Abstract

In home-care situations, the caring family members of people suffering from dementia are exposed to a great number of physical, mental and social burdens, and restrictions, putting themselves at risk of falling ill. Caring family members need adequate forms of relief in order to be able to care for the family member at home for as long as possible, and with the best possible physical and psychological status. In the present paper, interventions of relief and promotion and their effects on family members caring for dementia patients have been investigated and described on the basis of a systematic literature review. The presentation of the results shows that psycho-educational, relieving, supportive, psychotherapeutic and multimodal offers as well as counselling and case/care management among caring family members have significant effects on parameters such as burdens, level of depression, subjective well-being, skills/knowledge as well as symptoms and institutionalisation of the person in need of care. None of the interventions investigated, however, covers the entire range of parameters.

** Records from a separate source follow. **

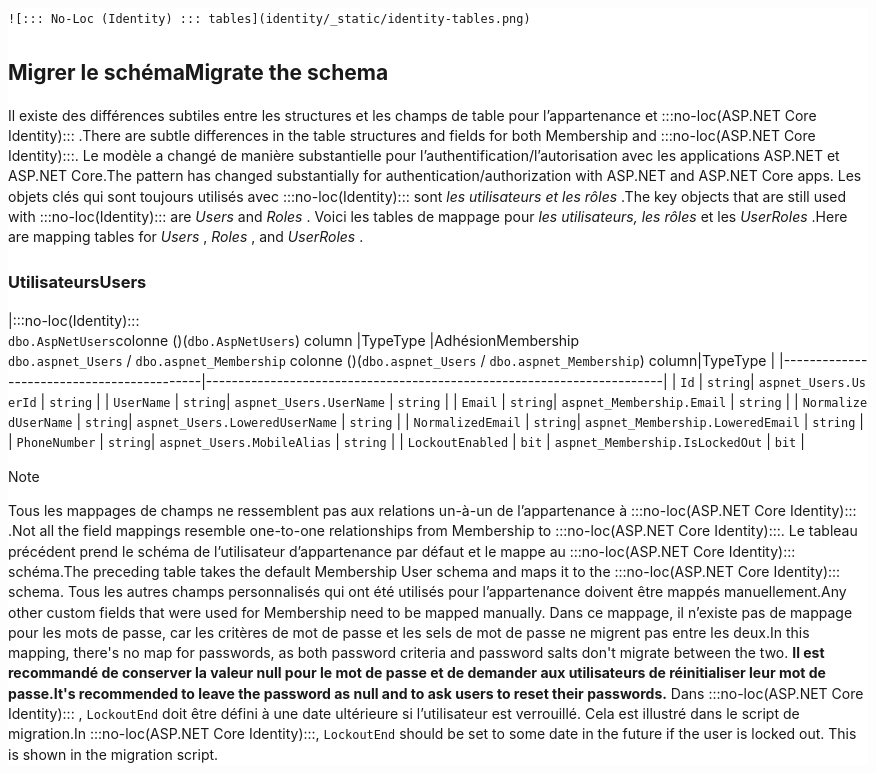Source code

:     ![::: No-Loc (Identity) ::: tables](identity/_static/identity-tables.png)

## <a name="migrate-the-schema"></a><span data-ttu-id="87ffc-144">Migrer le schéma</span><span class="sxs-lookup"><span data-stu-id="87ffc-144">Migrate the schema</span></span>

<span data-ttu-id="87ffc-145">Il existe des différences subtiles entre les structures et les champs de table pour l’appartenance et :::no-loc(ASP.NET Core Identity)::: .</span><span class="sxs-lookup"><span data-stu-id="87ffc-145">There are subtle differences in the table structures and fields for both Membership and :::no-loc(ASP.NET Core Identity):::.</span></span> <span data-ttu-id="87ffc-146">Le modèle a changé de manière substantielle pour l’authentification/l’autorisation avec les applications ASP.NET et ASP.NET Core.</span><span class="sxs-lookup"><span data-stu-id="87ffc-146">The pattern has changed substantially for authentication/authorization with ASP.NET and ASP.NET Core apps.</span></span> <span data-ttu-id="87ffc-147">Les objets clés qui sont toujours utilisés avec :::no-loc(Identity)::: sont *les utilisateurs et les* *rôles* .</span><span class="sxs-lookup"><span data-stu-id="87ffc-147">The key objects that are still used with :::no-loc(Identity)::: are *Users* and *Roles* .</span></span> <span data-ttu-id="87ffc-148">Voici les tables de mappage pour *les utilisateurs, les* *rôles* et les *UserRoles* .</span><span class="sxs-lookup"><span data-stu-id="87ffc-148">Here are mapping tables for *Users* , *Roles* , and *UserRoles* .</span></span>

### <a name="users"></a><span data-ttu-id="87ffc-149">Utilisateurs</span><span class="sxs-lookup"><span data-stu-id="87ffc-149">Users</span></span>

|:::no-loc(Identity):::<br><span data-ttu-id="87ffc-150">`dbo.AspNetUsers`colonne ()</span><span class="sxs-lookup"><span data-stu-id="87ffc-150">(`dbo.AspNetUsers`) column</span></span>  |<span data-ttu-id="87ffc-151">Type</span><span class="sxs-lookup"><span data-stu-id="87ffc-151">Type</span></span>     |<span data-ttu-id="87ffc-152">Adhésion</span><span class="sxs-lookup"><span data-stu-id="87ffc-152">Membership</span></span><br><span data-ttu-id="87ffc-153">`dbo.aspnet_Users`  /  `dbo.aspnet_Membership` colonne ()</span><span class="sxs-lookup"><span data-stu-id="87ffc-153">(`dbo.aspnet_Users` / `dbo.aspnet_Membership`) column</span></span>|<span data-ttu-id="87ffc-154">Type</span><span class="sxs-lookup"><span data-stu-id="87ffc-154">Type</span></span>      |
|-------------------------------------------|-----------------------------------------------------------------------|
| `Id`                            | `string`| `aspnet_Users.UserId`                                      | `string` |
| `UserName`                      | `string`| `aspnet_Users.UserName`                                    | `string` |
| `Email`                         | `string`| `aspnet_Membership.Email`                                  | `string` |
| `NormalizedUserName`            | `string`| `aspnet_Users.LoweredUserName`                             | `string` |
| `NormalizedEmail`               | `string`| `aspnet_Membership.LoweredEmail`                           | `string` |
| `PhoneNumber`                   | `string`| `aspnet_Users.MobileAlias`                                 | `string` |
| `LockoutEnabled`                | `bit`   | `aspnet_Membership.IsLockedOut`                            | `bit`    |

> [!NOTE]
> <span data-ttu-id="87ffc-155">Tous les mappages de champs ne ressemblent pas aux relations un-à-un de l’appartenance à :::no-loc(ASP.NET Core Identity)::: .</span><span class="sxs-lookup"><span data-stu-id="87ffc-155">Not all the field mappings resemble one-to-one relationships from Membership to :::no-loc(ASP.NET Core Identity):::.</span></span> <span data-ttu-id="87ffc-156">Le tableau précédent prend le schéma de l’utilisateur d’appartenance par défaut et le mappe au :::no-loc(ASP.NET Core Identity)::: schéma.</span><span class="sxs-lookup"><span data-stu-id="87ffc-156">The preceding table takes the default Membership User schema and maps it to the :::no-loc(ASP.NET Core Identity)::: schema.</span></span> <span data-ttu-id="87ffc-157">Tous les autres champs personnalisés qui ont été utilisés pour l’appartenance doivent être mappés manuellement.</span><span class="sxs-lookup"><span data-stu-id="87ffc-157">Any other custom fields that were used for Membership need to be mapped manually.</span></span> <span data-ttu-id="87ffc-158">Dans ce mappage, il n’existe pas de mappage pour les mots de passe, car les critères de mot de passe et les sels de mot de passe ne migrent pas entre les deux.</span><span class="sxs-lookup"><span data-stu-id="87ffc-158">In this mapping, there's no map for passwords, as both password criteria and password salts don't migrate between the two.</span></span> <span data-ttu-id="87ffc-159">**Il est recommandé de conserver la valeur null pour le mot de passe et de demander aux utilisateurs de réinitialiser leur mot de passe.**</span><span class="sxs-lookup"><span data-stu-id="87ffc-159">**It's recommended to leave the password as null and to ask users to reset their passwords.**</span></span> <span data-ttu-id="87ffc-160">Dans :::no-loc(ASP.NET Core Identity)::: , `LockoutEnd` doit être défini à une date ultérieure si l’utilisateur est verrouillé. Cela est illustré dans le script de migration.</span><span class="sxs-lookup"><span data-stu-id="87ffc-160">In :::no-loc(ASP.NET Core Identity):::, `LockoutEnd` should be set to some date in the future if the user is locked out. This is shown in the migration script.</span></span>
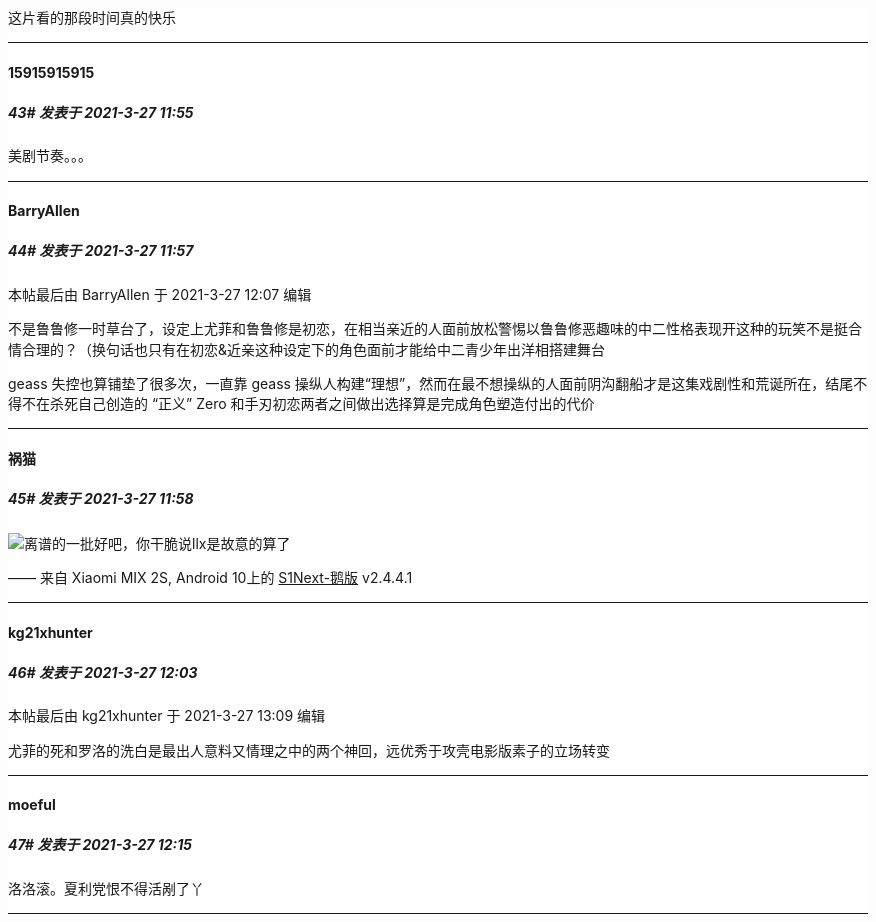 
这片看的那段时间真的快乐


*****

####  15915915915  
##### 43#       发表于 2021-3-27 11:55


美剧节奏。。。


*****

####  BarryAllen  
##### 44#       发表于 2021-3-27 11:57


 本帖最后由 BarryAllen 于 2021-3-27 12:07 编辑 

不是鲁鲁修一时草台了，设定上尤菲和鲁鲁修是初恋，在相当亲近的人面前放松警惕以鲁鲁修恶趣味的中二性格表现开这种的玩笑不是挺合情合理的？（换句话也只有在初恋&amp;近亲这种设定下的角色面前才能给中二青少年出洋相搭建舞台

geass 失控也算铺垫了很多次，一直靠 geass 操纵人构建“理想”，然而在最不想操纵的人面前阴沟翻船才是这集戏剧性和荒诞所在，结尾不得不在杀死自己创造的 “正义” Zero 和手刃初恋两者之间做出选择算是完成角色塑造付出的代价


*****

####  祸猫  
##### 45#       发表于 2021-3-27 11:58


<img src="https://static.saraba1st.com/image/smiley/face2017/067.png" referrerpolicy="no-referrer">离谱的一批好吧，你干脆说llx是故意的算了

—— 来自 Xiaomi MIX 2S, Android 10上的 [S1Next-鹅版](https://github.com/ykrank/S1-Next/releases) v2.4.4.1


*****

####  kg21xhunter  
##### 46#       发表于 2021-3-27 12:03


 本帖最后由 kg21xhunter 于 2021-3-27 13:09 编辑 

尤菲的死和罗洛的洗白是最出人意料又情理之中的两个神回，远优秀于攻壳电影版素子的立场转变


*****

####  moeful  
##### 47#       发表于 2021-3-27 12:15


洛洛滚。夏利党恨不得活剐了丫


*****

In order to be able to ensure the individual support of caring family members, a superordinate organisational concept (case/care management, family health nursing) which meets the needs of the caring family members, combines and interlinks tailor-made offers for caring family members is required. Registered nurses could play a central role as care managers or family health nurses in ensuring home-based care for people with dementia. Further investigations on multimodal offers and case/care management are needed. In this context, it is essential to take well-considered decisions on study design, sample size, and result parameters (assessment instruments) in order to gain significant results and homogeneous data.